No atual cenário de ampla e heterogênea participação no campo político, que se associa à crise do modelo de coalizão política, a extrema direita se vê obrigada a construir um novo regime de memória que silencie as vozes que clamam pela ampliação de direitos. A extrema direita busca, assim, desqualificar a ação dos movimentos sociais durante o processo de redemocratização. Afinal, partindo da perspectiva negacionista desses setores políticos: se o golpe foi um contragolpe preventivo para evitar o avanço do comunismo, as violações de direitos humanos foram pontuais e esporádicas, e a ditadura foi um período próspero e de paz social, qual o papel dos movimentos sociais e sua busca por direitos a partir da segunda metade da década de 1970? A resposta da extrema direita é: ameaçar a família brasileira, a ordem, a segurança nacional, implementar o marxismo cultural. O negacionismo faz parte da guerra cultural que ataca a democracia e os direitos humanos, e acusa qualquer grupo progressista de estar vinculado ao “marxismo cultural”, eleito como novo inimigo.

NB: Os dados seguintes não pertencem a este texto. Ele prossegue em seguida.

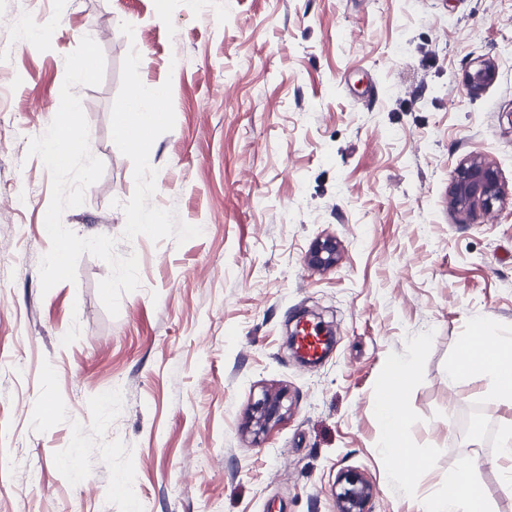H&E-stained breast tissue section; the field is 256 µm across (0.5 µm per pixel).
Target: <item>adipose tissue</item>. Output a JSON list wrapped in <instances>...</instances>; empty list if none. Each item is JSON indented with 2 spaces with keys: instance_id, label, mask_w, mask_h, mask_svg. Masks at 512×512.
<instances>
[{
  "instance_id": "obj_1",
  "label": "adipose tissue",
  "mask_w": 512,
  "mask_h": 512,
  "mask_svg": "<svg viewBox=\"0 0 512 512\" xmlns=\"http://www.w3.org/2000/svg\"><path fill=\"white\" fill-rule=\"evenodd\" d=\"M484 351H464L450 367L454 377L477 379L486 382L490 395L512 404V341L485 335ZM389 376L397 377L393 388L394 403L381 406L385 439L383 453L396 459L397 451L407 448L405 439L407 419L398 402L411 378L408 364L391 362L387 368ZM424 512H490L489 494L468 468L450 470L441 492L430 500Z\"/></svg>"
}]
</instances>
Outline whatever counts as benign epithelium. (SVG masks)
Instances as JSON below:
<instances>
[{"mask_svg": "<svg viewBox=\"0 0 512 512\" xmlns=\"http://www.w3.org/2000/svg\"><path fill=\"white\" fill-rule=\"evenodd\" d=\"M495 76L493 65H479L466 79L470 91L476 92L490 83ZM503 196V187L498 171L479 157H473L458 165L452 175L450 206L457 212L470 217L479 211L489 212ZM339 251L336 240L331 236L318 239L311 247L307 262L310 266L329 269L336 266ZM281 397L264 395L251 408L250 428L259 435L266 432L271 424L281 419ZM336 493L340 510L338 512H368L372 498L370 482L359 472L346 471L337 480Z\"/></svg>", "mask_w": 512, "mask_h": 512, "instance_id": "obj_1", "label": "benign epithelium"}]
</instances>
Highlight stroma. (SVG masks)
I'll return each mask as SVG.
<instances>
[{
	"label": "stroma",
	"instance_id": "35a3bbf8",
	"mask_svg": "<svg viewBox=\"0 0 512 512\" xmlns=\"http://www.w3.org/2000/svg\"><path fill=\"white\" fill-rule=\"evenodd\" d=\"M0 0V512H336V476L364 473L370 512H419L471 462L491 512H512L501 448L512 416L450 376L460 337L512 339V0ZM134 27L126 38L121 23ZM100 85L76 86L102 178L63 225L117 238L140 287L103 307L108 265L43 290L51 177L31 138L61 100L84 36ZM171 82L155 141V206L201 227L185 243L122 240L132 162L111 138L129 50ZM494 81L470 92L469 72ZM479 156L504 188L493 213L449 205ZM334 236L336 267L315 269ZM331 330L311 365L298 315ZM411 368L406 439L430 462L408 482L381 451L378 394ZM282 419L246 428L264 394ZM495 430L475 438L465 410ZM339 251L336 240L331 236L318 239L311 247L307 262L310 266L329 269L336 266Z\"/></svg>",
	"mask_w": 512,
	"mask_h": 512
}]
</instances>
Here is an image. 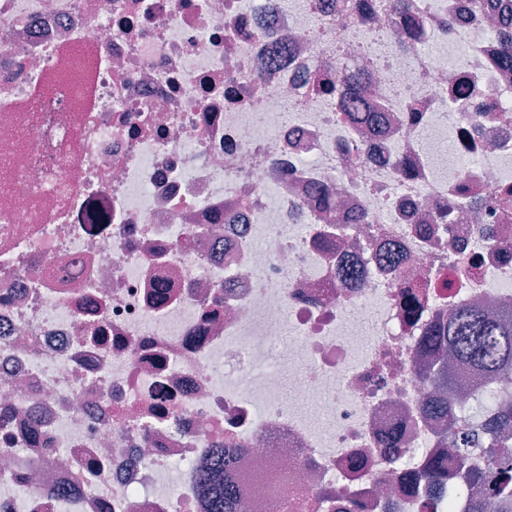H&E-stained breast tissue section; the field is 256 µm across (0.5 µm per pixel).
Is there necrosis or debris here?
Listing matches in <instances>:
<instances>
[{"label": "necrosis or debris", "mask_w": 512, "mask_h": 512, "mask_svg": "<svg viewBox=\"0 0 512 512\" xmlns=\"http://www.w3.org/2000/svg\"><path fill=\"white\" fill-rule=\"evenodd\" d=\"M415 2L419 39L386 0H0V512H206L220 450L236 512H421L387 450L439 452L419 339L512 309V0ZM340 58L378 130L318 93ZM404 288H417L413 291H408L401 294V300H402V308L404 312L413 318L414 320H417L419 315L427 308L430 302V295L426 291V287L424 285H418V286H408Z\"/></svg>", "instance_id": "necrosis-or-debris-1"}]
</instances>
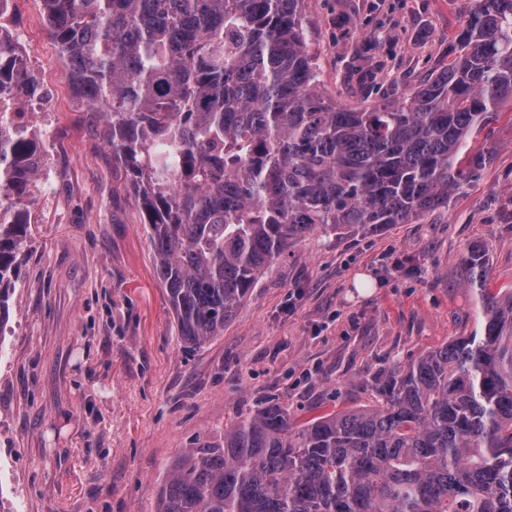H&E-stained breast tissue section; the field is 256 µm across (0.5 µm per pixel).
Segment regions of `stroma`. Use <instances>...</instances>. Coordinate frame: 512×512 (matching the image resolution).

A democracia brasileira nasceu sob a memória hegemônica da reconquista dos direitos, ainda que atravessada por legados autoritários. Os movimentos sociais fortaleceram a perspectiva de uma participação direta e ampla no Estado, não aceitando mais o papel de coadjuvantes na política brasileira. Tais direitos e mobilizações dificultam a adoção de um Estado neoliberal baseado na economia de mercado. A proposta da extrema direita de construir um novo regime de memória favorece a adoção do neoliberalismo. O neoliberalismo ataca justamente um conjunto de direitos que são acionados como necessários à reconstrução da democracia brasileira desde o final dos anos de 1970. A emergência de grupos sociais até então invisibilizados no espaço público ocorreu justamente ao longo dos 35 anos da Nova República. A luta é contra a memória hegemônica triunfante e contra a memória das vítimas, uma estratégia que inclui o esvaziamento do papel dos movimentos sociais no exercício da democracia. A questão que se coloca, portanto, é o uso do negacionismo histórico como parte do projeto político de refundação do regime republicano construído nos últimos 35 anos, que exclui os atores sociais que emergiram na cena pública e que passaram a exigir o cumprimento da Carta Constitucional e a adoção de novos direitos. Esvaziar a memória que consagrou a participação de setores e movimentos sociais na redemocratização do espaço público pela deslegitimação das suas lutas contra a ditadura – pela negação dos sentidos nefastos do regime ditatorial – favorece a adoção de uma nova memória, manipulada pelos interesses políticos da extrema direita.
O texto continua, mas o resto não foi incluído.